*** PROVIDED DATA ***

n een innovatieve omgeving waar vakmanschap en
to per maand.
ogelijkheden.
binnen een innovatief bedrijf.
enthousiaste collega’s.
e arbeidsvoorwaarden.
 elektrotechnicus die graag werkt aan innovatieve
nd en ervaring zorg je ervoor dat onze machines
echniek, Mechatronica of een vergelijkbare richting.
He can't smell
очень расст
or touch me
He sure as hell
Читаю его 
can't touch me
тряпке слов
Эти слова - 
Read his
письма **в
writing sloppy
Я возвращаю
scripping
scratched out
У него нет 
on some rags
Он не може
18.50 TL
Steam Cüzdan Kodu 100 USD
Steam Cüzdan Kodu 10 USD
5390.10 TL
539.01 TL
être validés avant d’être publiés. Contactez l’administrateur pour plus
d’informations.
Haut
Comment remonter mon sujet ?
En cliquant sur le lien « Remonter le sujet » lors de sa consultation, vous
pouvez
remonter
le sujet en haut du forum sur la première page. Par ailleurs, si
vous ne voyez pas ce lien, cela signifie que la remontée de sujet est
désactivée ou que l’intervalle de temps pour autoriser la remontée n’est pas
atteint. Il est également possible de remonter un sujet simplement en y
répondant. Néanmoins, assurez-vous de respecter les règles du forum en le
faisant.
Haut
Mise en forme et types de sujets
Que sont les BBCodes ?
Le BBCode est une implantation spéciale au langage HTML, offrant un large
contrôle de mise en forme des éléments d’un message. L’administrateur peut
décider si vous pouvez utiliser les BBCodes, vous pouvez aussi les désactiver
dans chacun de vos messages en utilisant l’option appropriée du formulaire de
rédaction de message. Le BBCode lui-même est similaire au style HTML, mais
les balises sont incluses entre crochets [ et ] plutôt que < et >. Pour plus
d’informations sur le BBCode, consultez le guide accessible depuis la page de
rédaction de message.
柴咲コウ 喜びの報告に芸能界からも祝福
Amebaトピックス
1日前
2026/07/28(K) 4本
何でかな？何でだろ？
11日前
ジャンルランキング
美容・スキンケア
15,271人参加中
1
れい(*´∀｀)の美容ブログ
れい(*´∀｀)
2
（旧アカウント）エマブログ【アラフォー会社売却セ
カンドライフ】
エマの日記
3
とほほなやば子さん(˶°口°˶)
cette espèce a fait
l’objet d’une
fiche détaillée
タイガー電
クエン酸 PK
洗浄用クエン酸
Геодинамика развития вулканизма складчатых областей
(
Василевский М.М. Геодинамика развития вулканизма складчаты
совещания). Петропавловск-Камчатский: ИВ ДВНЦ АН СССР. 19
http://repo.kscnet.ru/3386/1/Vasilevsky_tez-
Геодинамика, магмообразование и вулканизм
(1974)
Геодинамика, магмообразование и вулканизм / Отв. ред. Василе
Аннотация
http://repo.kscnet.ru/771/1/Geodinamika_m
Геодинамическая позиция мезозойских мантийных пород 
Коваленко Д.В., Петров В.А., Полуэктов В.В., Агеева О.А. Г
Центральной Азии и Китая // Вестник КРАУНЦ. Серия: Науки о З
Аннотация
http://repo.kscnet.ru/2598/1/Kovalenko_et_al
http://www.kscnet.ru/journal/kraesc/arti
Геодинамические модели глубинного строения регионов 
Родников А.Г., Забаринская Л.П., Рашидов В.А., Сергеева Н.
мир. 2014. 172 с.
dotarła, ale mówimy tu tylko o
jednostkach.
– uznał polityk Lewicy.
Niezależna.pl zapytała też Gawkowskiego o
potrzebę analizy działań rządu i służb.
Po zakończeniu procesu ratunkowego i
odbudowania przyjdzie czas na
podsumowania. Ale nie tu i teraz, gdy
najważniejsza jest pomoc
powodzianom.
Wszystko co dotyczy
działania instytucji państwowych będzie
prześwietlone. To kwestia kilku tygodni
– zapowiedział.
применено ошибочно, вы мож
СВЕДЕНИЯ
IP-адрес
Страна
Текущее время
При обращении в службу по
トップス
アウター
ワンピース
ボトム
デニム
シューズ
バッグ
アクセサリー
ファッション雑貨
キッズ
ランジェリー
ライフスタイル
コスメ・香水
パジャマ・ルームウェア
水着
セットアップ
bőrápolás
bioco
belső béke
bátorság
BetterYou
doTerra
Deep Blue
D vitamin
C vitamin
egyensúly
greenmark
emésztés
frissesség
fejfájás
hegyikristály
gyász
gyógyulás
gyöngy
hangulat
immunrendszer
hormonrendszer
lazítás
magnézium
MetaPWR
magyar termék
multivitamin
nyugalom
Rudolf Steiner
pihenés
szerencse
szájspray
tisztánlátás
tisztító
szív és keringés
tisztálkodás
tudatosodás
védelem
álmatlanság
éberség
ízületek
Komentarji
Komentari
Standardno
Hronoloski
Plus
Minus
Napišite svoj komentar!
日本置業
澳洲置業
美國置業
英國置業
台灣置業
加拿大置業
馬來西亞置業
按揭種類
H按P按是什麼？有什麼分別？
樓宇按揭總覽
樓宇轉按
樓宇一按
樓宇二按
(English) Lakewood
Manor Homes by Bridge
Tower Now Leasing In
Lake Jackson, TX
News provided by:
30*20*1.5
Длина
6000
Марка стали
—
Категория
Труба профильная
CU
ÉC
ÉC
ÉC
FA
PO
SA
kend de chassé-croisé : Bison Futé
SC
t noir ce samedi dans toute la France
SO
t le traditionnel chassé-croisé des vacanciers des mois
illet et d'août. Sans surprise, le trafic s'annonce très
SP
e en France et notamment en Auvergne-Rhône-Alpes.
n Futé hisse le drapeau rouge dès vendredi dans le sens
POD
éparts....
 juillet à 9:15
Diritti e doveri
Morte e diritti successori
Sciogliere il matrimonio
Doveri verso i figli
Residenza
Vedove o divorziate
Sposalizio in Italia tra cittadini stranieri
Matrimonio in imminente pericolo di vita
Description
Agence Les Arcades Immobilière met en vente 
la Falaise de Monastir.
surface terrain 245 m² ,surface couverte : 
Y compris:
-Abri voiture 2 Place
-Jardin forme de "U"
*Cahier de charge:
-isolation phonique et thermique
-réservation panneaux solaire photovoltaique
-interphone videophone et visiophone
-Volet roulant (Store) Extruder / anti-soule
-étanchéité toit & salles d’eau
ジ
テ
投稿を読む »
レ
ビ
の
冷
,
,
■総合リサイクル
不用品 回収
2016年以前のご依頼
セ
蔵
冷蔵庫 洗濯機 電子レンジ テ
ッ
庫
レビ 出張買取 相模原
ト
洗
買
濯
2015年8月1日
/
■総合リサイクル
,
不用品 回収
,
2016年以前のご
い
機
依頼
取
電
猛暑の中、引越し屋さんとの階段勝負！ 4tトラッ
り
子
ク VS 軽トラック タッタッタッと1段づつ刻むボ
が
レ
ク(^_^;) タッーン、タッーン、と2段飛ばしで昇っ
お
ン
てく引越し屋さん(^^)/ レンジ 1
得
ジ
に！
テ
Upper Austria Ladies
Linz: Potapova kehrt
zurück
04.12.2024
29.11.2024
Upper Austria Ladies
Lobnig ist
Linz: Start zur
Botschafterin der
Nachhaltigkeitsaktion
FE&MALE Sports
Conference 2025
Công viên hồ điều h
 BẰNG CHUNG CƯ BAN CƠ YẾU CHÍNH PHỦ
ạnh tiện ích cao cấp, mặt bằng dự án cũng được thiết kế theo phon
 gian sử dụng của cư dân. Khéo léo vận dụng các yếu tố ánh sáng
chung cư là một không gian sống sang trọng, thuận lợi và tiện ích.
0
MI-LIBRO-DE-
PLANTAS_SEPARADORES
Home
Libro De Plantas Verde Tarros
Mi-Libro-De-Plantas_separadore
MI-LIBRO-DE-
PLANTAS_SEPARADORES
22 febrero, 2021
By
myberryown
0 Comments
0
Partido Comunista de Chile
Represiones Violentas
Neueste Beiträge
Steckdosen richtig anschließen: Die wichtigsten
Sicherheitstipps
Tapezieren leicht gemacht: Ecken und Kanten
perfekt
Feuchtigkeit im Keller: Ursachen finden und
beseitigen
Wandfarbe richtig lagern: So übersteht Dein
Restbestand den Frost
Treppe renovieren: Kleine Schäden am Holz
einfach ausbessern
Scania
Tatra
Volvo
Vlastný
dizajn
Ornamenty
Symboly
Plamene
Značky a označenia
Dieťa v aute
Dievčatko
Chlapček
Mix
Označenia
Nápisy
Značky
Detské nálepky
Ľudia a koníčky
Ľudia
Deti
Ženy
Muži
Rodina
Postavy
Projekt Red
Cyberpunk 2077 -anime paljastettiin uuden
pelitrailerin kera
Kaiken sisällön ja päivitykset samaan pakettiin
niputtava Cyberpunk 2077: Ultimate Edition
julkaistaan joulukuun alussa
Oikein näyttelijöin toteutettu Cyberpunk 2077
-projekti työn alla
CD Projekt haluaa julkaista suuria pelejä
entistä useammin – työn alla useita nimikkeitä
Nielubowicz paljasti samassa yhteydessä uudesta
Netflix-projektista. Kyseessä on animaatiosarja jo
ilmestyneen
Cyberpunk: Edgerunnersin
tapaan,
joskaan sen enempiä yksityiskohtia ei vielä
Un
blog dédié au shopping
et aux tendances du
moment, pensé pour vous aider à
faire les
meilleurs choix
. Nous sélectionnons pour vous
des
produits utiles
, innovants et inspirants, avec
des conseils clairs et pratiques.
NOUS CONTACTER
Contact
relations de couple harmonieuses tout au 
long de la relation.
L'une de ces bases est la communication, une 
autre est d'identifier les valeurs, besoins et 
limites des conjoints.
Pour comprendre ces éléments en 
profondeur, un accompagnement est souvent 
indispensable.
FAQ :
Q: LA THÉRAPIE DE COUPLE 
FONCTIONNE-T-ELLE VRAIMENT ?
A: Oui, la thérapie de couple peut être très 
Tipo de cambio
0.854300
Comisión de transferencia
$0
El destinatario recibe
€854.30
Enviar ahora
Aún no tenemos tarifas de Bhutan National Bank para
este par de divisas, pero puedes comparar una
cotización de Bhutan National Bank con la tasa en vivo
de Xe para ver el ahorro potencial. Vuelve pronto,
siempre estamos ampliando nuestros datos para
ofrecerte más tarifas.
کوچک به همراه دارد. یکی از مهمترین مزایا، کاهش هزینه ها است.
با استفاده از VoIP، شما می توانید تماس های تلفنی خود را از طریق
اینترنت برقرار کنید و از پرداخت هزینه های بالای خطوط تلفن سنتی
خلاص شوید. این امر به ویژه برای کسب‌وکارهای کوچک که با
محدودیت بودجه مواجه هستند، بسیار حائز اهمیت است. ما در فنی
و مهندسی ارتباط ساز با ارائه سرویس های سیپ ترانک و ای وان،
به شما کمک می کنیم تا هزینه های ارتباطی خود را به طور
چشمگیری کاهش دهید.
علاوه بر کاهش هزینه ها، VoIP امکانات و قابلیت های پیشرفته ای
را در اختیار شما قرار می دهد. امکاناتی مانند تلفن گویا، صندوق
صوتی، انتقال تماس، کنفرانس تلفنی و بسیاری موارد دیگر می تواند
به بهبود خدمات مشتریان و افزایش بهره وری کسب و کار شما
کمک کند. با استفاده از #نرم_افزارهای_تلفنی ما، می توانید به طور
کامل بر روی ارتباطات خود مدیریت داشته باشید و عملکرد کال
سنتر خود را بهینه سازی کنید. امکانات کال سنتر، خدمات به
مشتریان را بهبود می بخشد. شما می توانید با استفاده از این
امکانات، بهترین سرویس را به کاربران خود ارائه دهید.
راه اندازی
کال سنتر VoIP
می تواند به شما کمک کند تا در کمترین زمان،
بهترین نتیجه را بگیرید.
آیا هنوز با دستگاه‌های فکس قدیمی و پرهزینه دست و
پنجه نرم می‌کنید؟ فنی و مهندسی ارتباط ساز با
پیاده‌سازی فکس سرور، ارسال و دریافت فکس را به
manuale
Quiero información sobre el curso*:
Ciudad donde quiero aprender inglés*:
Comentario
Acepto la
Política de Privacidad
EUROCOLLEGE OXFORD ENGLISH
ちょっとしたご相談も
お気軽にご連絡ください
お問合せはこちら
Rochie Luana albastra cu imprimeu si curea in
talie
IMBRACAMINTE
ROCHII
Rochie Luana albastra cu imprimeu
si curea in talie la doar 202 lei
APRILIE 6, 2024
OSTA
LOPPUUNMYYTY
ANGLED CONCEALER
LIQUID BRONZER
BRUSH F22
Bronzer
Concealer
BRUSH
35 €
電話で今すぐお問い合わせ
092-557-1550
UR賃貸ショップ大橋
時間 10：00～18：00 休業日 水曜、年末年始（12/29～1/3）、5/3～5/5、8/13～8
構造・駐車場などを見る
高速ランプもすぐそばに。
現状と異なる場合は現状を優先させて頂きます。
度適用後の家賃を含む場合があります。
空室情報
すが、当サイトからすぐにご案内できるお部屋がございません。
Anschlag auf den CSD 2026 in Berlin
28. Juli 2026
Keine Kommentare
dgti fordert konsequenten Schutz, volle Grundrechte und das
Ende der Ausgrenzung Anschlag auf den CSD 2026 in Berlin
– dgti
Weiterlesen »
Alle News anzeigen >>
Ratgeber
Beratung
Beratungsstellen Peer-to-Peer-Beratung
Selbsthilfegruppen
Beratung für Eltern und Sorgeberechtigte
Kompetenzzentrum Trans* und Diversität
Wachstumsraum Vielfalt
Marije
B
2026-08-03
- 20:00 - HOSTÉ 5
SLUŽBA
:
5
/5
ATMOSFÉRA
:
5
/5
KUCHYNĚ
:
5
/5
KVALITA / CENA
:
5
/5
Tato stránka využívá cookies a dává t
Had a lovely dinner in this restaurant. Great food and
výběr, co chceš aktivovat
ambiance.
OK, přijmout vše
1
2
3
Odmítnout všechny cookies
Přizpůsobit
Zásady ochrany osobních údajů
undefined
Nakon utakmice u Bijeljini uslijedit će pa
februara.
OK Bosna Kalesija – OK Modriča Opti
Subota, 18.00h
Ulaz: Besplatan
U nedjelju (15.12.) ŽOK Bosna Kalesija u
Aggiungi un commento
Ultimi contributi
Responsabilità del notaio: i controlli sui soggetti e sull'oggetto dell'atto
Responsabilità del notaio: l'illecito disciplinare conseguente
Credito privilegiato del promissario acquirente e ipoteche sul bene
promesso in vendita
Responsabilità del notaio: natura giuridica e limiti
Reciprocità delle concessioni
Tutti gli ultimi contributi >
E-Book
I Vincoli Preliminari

***

[WORK REQUEST]: Every line with "ارائه" in it should be copied from the entries.

[RESULT OF THE TASK]:
و مهندسی ارتباط ساز با ارائه سرویس های سیپ ترانک و ای وان،
امکانات، بهترین سرویس را به کاربران خود ارائه دهید.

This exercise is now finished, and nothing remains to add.